Two additional ideas related to Tao-1 function are suggested by our data. In S2 cells, Tao-1 kinase activity is required for normal levels of Hpo phosphorylation at T195 in the kinase activation loop, suggesting that Tao-1 could function to maintain constant, low levels of pathway activation. In turn, this low level of Hpo activation might be necessary so that other, regulated inputs into HSW activity can quickly transition cells away from actively dividing and into a differentiated state following periods of growth. Alternatively, it is possible that Tao-1 activity itself is dynamically regulated during development, allowing it to rapidly alter levels of HSW pathway activity via its effect on Hpo phosphorylation. In either case, phosphorylation by Tao-1 at T195 is likely to promote Hpo’s known ability to undergo autophosphorylation (Colombani et al., 2006
), thus amplifying the effect of even a small change in Tao-1 activity. Further studies will be required to answer these questions and to determine if, and how, Tao-1 activity is regulated.
An interesting aspect of our discovery that Tao-1 regulates HSW signaling is that Tao-1, and its mammalian orthologues TAOK1–3, previously have been shown to regulate MT stability (Mitsopoulos et al., 2003
; Timm et al., 2003
; Liu et al., 2010
). Our results indicate that this effect on MT stability is not mediated through HSW signaling, since mutations in other HSW pathway components do not display similar MT phenotypes (data not shown). However, it is interesting to speculate that Tao-1’s association with MTs might affect its ability to regulate HSW pathway activation. More work will be required to determine whether the function of Drosophila
Tao-1 in HSW signaling is entirely independent of its role in microtubule dynamics, though a recent study in mammalian cultured cells found that microtubule disruption did not affect localization of Yap, a mammalian Yki orthologue (Dupont et al., 2011
), suggesting that in mammalian cells these roles might be independent.

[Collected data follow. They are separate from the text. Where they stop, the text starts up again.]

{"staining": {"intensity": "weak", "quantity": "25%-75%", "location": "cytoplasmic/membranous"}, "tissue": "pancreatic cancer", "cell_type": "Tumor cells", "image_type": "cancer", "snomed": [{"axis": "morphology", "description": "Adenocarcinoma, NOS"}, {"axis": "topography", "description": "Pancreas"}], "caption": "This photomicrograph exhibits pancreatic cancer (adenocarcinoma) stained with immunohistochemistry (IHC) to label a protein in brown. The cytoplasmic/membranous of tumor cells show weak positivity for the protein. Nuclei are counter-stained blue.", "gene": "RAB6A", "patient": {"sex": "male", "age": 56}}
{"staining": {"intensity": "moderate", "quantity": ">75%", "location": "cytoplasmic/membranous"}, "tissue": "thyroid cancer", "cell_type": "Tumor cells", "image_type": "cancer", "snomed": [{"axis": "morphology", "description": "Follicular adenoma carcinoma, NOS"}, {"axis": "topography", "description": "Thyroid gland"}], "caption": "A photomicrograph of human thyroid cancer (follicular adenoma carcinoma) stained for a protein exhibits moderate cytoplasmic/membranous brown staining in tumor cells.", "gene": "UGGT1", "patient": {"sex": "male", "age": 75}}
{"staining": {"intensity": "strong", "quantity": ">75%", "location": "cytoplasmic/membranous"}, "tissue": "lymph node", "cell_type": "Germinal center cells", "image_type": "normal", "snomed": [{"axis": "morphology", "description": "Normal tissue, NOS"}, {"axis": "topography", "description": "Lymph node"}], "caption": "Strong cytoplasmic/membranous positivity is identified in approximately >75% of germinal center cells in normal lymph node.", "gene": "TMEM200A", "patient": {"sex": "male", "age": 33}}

An additional possible mechanistic link between Tao-1 and HSW signaling is suggested by studies in flies and in mammalian cells indicating that Par-1, a polarity protein, is positively regulated by Tao-1 (Timm et al., 2003
; King et al., 2011
). Par-1 has been shown to promote basolateral polarity in the Drosophila
follicular epithelium and to regulate the stability and organization of MTs in these cells (Doerflinger et al., 2003
). Recent studies have implicated components of both apical and basolateral polarity in the regulation of HSW signaling (reviewed in Halder and Johnson, 2011
). Conversely, HSW signaling also seems to feed back onto Crumbs, an apical determinant, and perhaps other components to regulate apical-basal polarity (Chen et al., 2010
; Ling et al., 2010
; Robinson et al., 2010
). Whether Tao-1 plays a role in the linkage between cell polarity and growth control remains to be established, but the ability to both directly activate Hpo function through phosphorylation and control cytoskeletal organization and cell polarity through microtubule organization potentially places Tao-1 in a unique position to coordinate these important cellular processes.